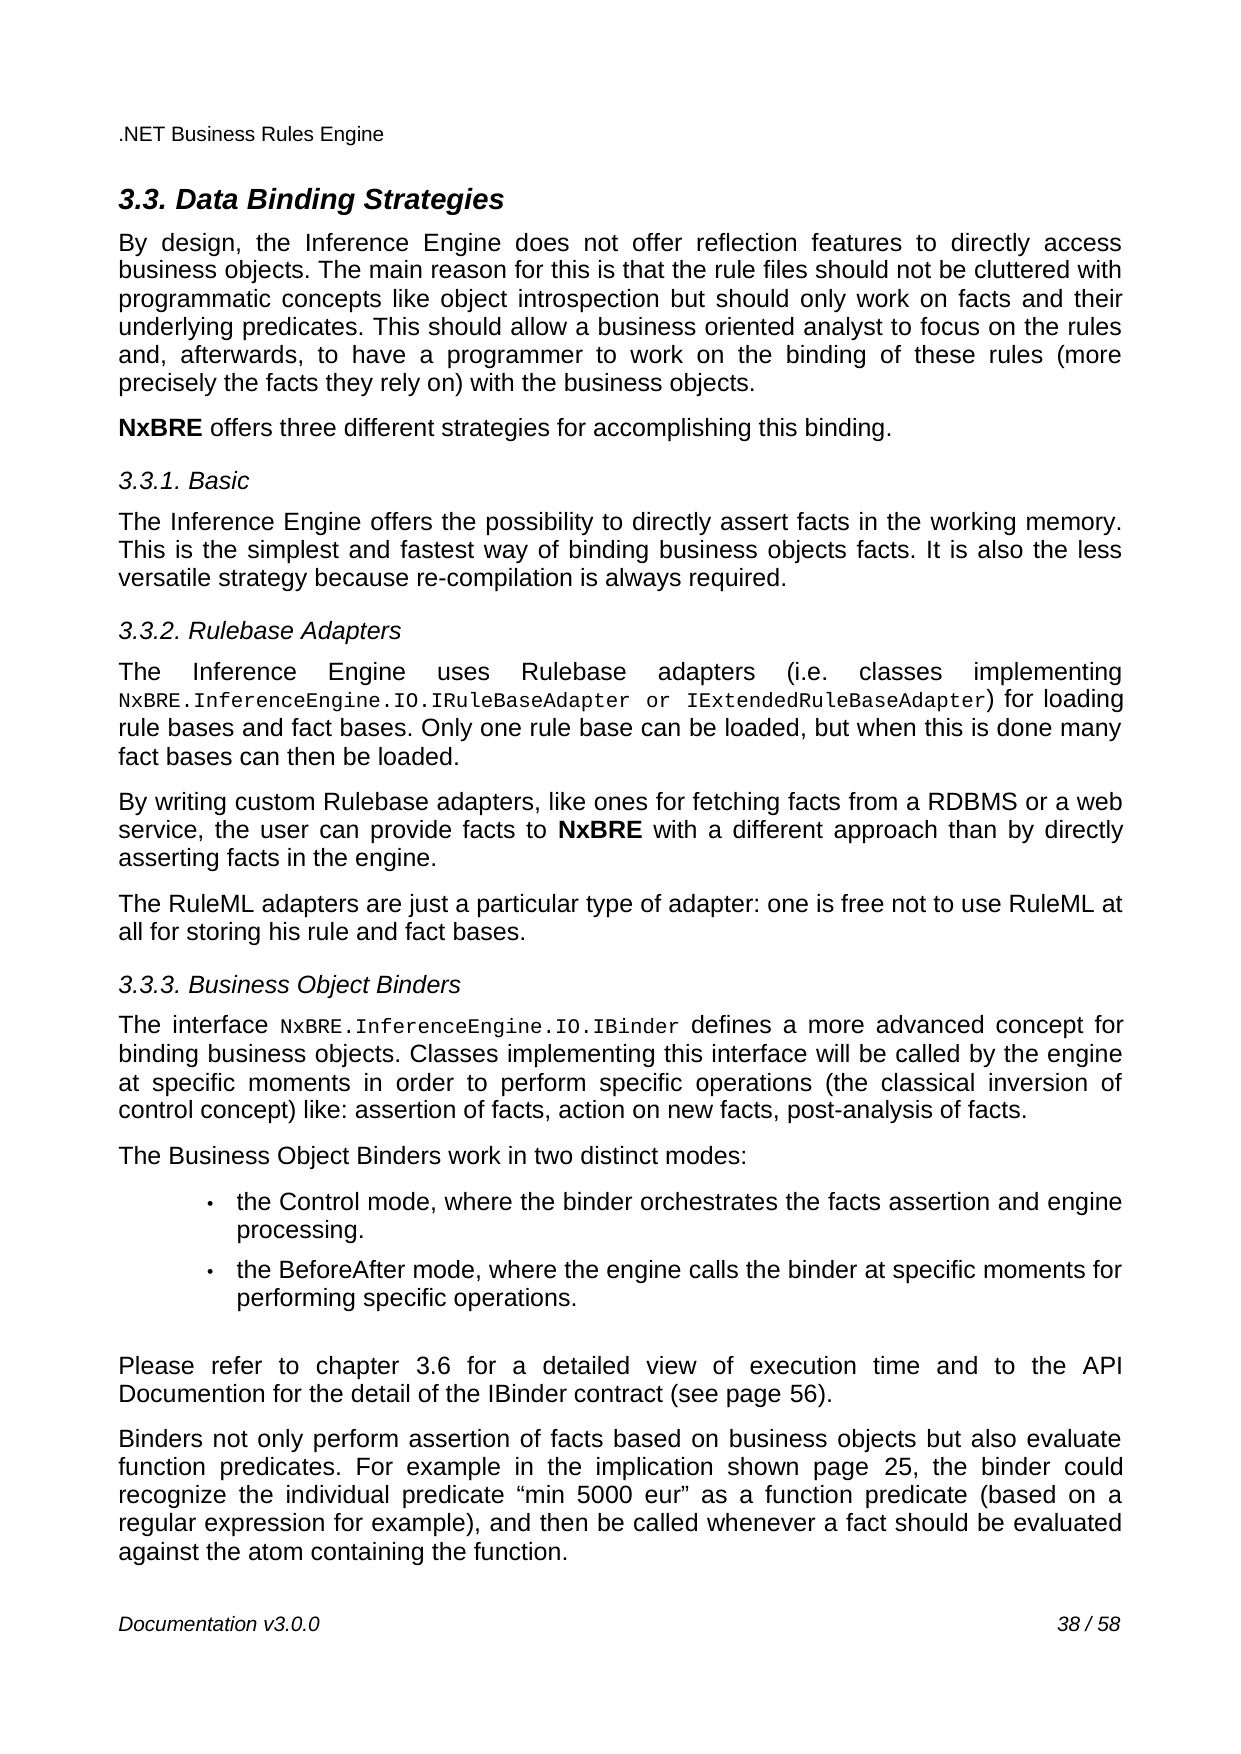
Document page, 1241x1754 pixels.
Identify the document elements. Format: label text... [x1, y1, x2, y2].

text The interface NxBRE.InferenceEngine.IO.IBinder defines a more advanced concept for binding business objects. Classes implementing this interface will be called by the engine at specific moments in order to perform specific operations (the classical inversion of control concept) like: assertion of facts, action on new facts, post-analysis of facts. [118, 1011, 1124, 1124]
subtitle Data Binding Strategies [118, 183, 1124, 216]
text NxBRE offers three different strategies for accomplishing this binding. [118, 414, 1124, 442]
text Binders not only perform assertion of facts based on business objects but also evaluate function predicates. For example in the implication shown page 23, the binder could recognize the individual predicate “min 5000 eur” as a function predicate (based on a regular expression for example), and then be called whenever a fact should be evaluated against the atom containing the function. [118, 1425, 1124, 1565]
subtitle Rulebase Adapters [118, 617, 1124, 645]
text The Inference Engine offers the possibility to directly assert facts in the working memory. This is the simplest and fastest way of binding business objects facts. It is also the less versatile strategy because re-compilation is always required. [118, 508, 1124, 592]
text The RuleML adapters are just a particular type of adapter: one is free not to use RuleML at all for storing his rule and fact bases. [118, 890, 1124, 946]
subtitle Basic [118, 467, 1124, 495]
text The Business Object Binders work in two distinct modes: [118, 1142, 1124, 1170]
text By writing custom Rulebase adapters, like ones for fetching facts from a RDBMS or a web service, the user can provide facts to NxBRE with a different approach than by directly asserting facts in the engine. [118, 788, 1124, 872]
list the Control mode, where the binder orchestrates the facts assertion and engine processing. [207, 1188, 1124, 1244]
list the BeforeAfter mode, where the engine calls the binder at specific moments for performing specific operations. [207, 1256, 1124, 1312]
text Please refer to chapter 3.6 for a detailed view of execution time and to the API Documention for the detail of the IBinder contract (see page 53). [118, 1323, 1124, 1407]
text By design, the Inference Engine does not offer reflection features to directly access business objects. The main reason for this is that the rule files should not be cluttered with programmatic concepts like object introspection but should only work on facts and their underlying predicates. This should allow a business oriented analyst to focus on the rules and, afterwards, to have a programmer to work on the binding of these rules (more precisely the facts they rely on) with the business objects. [118, 228, 1124, 396]
text The Inference Engine uses Rulebase adapters (i.e. classes implementing NxBRE.InferenceEngine.IO.IRuleBaseAdapter or IExtendedRuleBaseAdapter) for loading rule bases and fact bases. Only one rule base can be loaded, but when this is done many fact bases can then be loaded. [118, 657, 1124, 770]
subtitle Business Object Binders [118, 971, 1124, 999]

##############################

▶ EXERCISE TASK:
Count how many lines of the material above contain the string "moments", with case significant. Reply with the number alone.

▶ RESPONSE BELOW:
2